Trecho do texto =>

O professor brasileiro de jiu-jítsu, Thiago Brito, de 34 anos, foi detido por agentes do Serviço de Imigração e Controle de Alfândegas (ICE) dos Estados Unidos no Aeroporto Internacional da Filadélfia. O incidente ocorreu no dia 24 de julho, quando ele se preparava para viajar a Orlando, na Flórida, para acompanhar seus alunos no Pan Kids, um dos mais importantes campeonatos da modalidade.

Natural de São Paulo, Thiago reside nos EUA há aproximadamente uma década, onde tem se dedicado a ensinar jiu-jítsu para crianças e adolescentes. Desde sua prisão, amigos, familiares e alunos têm se mobilizado nas redes sociais, promovendo a hashtag #freeprofessorthiago para exigir sua libertação e arrecadar fundos para sua defesa.

Após a detenção, o professor foi transferido para o Centro Federal de Detenção da Filadélfia e, em seguida, para o Moshannon Valley Processing Center, localizado em Philipsburg, também na Pensilvânia. Segundo informações fornecidas pela família, Thiago foi transportado algemado e aguarda uma audiência de custódia, além de assistência médica devido a problemas de saúde existentes.

Tarefa 1 =>
Responda com base na notícia sobre o professor de jiu-jítsu:
(a) Em que aeroporto Thiago Brito foi detido?
(b) Há quanto tempo ele mora nos EUA?
(c) Em que cidade fica o Moshannon Valley Processing Center?
Tarefa 2 => Copie palavra por palavra o trecho da notícia sobre o professor de jiu-jítsu que vai de "O professor brasileiro" até "campeonatos da modalidade.", incluindo essas palavras.
Tarefa 3 => Dê sequência à notícia sobre a detenção do professor de jiu-jítsu a partir da última frase.

Dados para estimar a matriz intrínseca =>
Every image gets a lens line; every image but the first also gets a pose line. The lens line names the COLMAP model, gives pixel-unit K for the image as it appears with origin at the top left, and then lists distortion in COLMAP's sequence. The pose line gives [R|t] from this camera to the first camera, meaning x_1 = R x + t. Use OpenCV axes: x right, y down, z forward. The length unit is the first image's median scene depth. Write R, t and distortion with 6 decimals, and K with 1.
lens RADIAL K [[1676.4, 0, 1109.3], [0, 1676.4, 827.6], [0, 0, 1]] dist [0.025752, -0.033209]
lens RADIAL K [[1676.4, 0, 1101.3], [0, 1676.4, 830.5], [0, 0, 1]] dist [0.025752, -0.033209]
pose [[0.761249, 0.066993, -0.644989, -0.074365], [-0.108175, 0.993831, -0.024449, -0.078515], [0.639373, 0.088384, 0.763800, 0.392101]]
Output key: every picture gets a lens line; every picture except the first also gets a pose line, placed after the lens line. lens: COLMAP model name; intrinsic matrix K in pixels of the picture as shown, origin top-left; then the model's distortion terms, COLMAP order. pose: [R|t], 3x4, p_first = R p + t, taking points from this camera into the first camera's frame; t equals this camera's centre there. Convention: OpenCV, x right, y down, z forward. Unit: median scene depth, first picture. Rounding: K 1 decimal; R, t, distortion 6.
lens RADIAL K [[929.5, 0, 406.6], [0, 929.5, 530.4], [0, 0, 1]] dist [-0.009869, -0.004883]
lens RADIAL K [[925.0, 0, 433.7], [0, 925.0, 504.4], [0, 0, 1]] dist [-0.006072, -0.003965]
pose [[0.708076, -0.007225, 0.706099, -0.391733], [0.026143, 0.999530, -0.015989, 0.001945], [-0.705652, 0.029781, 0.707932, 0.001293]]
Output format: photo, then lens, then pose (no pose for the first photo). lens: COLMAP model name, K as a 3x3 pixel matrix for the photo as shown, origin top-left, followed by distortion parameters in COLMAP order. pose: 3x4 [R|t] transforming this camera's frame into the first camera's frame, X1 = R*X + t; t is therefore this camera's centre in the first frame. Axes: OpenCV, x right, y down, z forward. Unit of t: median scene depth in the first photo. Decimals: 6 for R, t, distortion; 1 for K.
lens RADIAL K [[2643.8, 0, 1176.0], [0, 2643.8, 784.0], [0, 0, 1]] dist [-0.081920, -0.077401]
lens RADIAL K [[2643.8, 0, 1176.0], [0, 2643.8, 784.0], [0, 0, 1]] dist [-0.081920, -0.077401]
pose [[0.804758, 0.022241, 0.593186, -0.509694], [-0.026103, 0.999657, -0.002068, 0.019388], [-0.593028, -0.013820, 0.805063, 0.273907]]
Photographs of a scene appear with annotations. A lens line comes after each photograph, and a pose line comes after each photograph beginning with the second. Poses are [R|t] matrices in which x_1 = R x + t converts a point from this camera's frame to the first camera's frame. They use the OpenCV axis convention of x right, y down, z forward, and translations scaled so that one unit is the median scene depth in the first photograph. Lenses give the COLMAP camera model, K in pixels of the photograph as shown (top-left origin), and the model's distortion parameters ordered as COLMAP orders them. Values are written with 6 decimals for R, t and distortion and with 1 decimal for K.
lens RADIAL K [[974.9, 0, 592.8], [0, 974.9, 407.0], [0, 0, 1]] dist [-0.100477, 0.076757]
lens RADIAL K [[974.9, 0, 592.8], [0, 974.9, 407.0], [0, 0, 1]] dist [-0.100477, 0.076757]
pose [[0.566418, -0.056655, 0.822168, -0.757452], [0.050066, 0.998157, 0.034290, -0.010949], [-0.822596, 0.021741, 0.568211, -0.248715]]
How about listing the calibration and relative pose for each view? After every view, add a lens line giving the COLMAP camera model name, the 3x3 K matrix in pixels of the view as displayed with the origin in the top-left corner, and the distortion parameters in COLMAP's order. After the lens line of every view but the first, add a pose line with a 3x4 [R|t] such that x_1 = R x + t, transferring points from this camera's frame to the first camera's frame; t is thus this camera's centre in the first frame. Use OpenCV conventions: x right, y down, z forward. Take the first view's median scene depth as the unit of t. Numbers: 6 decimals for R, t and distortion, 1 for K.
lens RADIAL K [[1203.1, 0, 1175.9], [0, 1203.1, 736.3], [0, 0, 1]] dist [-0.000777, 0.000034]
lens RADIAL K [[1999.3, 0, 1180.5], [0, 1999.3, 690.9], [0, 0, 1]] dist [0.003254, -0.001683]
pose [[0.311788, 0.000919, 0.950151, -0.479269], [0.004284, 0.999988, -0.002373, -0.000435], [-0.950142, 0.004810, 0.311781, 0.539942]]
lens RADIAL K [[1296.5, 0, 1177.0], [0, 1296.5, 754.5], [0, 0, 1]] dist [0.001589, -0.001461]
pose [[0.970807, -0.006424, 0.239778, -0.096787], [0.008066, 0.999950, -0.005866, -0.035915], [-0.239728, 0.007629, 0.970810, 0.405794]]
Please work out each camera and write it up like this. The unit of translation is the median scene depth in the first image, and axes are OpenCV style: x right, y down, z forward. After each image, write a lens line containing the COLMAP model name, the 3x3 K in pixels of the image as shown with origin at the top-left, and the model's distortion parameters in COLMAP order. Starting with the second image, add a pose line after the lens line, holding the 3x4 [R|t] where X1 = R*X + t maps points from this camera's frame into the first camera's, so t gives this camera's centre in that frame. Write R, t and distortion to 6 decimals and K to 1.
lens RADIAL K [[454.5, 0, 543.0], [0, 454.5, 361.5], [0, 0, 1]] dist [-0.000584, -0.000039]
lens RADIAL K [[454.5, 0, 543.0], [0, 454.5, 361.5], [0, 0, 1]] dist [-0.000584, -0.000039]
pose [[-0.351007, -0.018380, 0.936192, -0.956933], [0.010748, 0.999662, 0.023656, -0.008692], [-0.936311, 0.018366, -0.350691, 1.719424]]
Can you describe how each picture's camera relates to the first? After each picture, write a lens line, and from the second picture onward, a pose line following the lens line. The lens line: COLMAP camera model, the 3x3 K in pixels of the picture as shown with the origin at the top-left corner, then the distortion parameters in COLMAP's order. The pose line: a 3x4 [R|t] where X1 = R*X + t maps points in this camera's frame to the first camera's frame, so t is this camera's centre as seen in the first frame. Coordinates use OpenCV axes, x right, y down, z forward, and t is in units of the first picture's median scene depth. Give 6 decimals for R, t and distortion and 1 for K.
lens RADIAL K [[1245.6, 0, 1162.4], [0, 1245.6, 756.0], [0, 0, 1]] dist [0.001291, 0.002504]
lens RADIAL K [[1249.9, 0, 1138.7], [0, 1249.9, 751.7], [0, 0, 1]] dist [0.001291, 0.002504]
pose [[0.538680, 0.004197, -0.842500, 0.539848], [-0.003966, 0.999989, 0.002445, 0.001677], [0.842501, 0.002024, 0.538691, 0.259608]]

Resposta 1 =>
(a) No Aeroporto Internacional da Filadélfia.
(b) Há aproximadamente uma década.
(c) Em Philipsburg, na Pensilvânia.

Resposta 2 =>
O professor brasileiro de jiu-jítsu, Thiago Brito, de 34 anos, foi detido por agentes do Serviço de Imigração e Controle de Alfândegas (ICE) dos Estados Unidos no Aeroporto Internacional da Filadélfia. O incidente ocorreu no dia 24 de julho, quando ele se preparava para viajar a Orlando, na Flórida, para acompanhar seus alunos no Pan Kids, um dos mais importantes campeonatos da modalidade.

Resposta 3 =>
Alunos e familiares têm compartilhado relatos emocionantes sobre o impacto que Thiago teve em suas vidas. Um aluno de 14 anos o descreveu como um “terceiro pai”, ressaltando sua influência positiva tanto dentro quanto fora dos tatames. Outra aluna, com apenas nove anos, manifestou seu desejo de que o professor retorne, mencionando que ele sempre a ensinou a aprender com os próprios erros.

Pais de alunos também têm divulgado vídeos em apoio a Thiago, destacando como ele tem sido uma referência para a comunidade local ao longo dos últimos dez anos. Um esforço paralelamente se desenvolve nas redes sociais, com a criação de uma campanha para arrecadar recursos para a defesa jurídica de Thiago, que já conseguiu reunir mais de 28 mil dólares, com a meta de atingir 35 mil dólares.

Esse episódio acontece em um contexto de um endurecimento nas políticas migratórias do governo de Donald Trump. Nas últimas semanas, o ICE intensificou suas operações em aeroportos, abrangendo até voos internos, e o número de prisões de imigrantes com vistos expirados aumentou significativamente, com mais de 46 mil detenções apenas em julho, o que representa uma média de cerca de 1.500 prisões diariamente.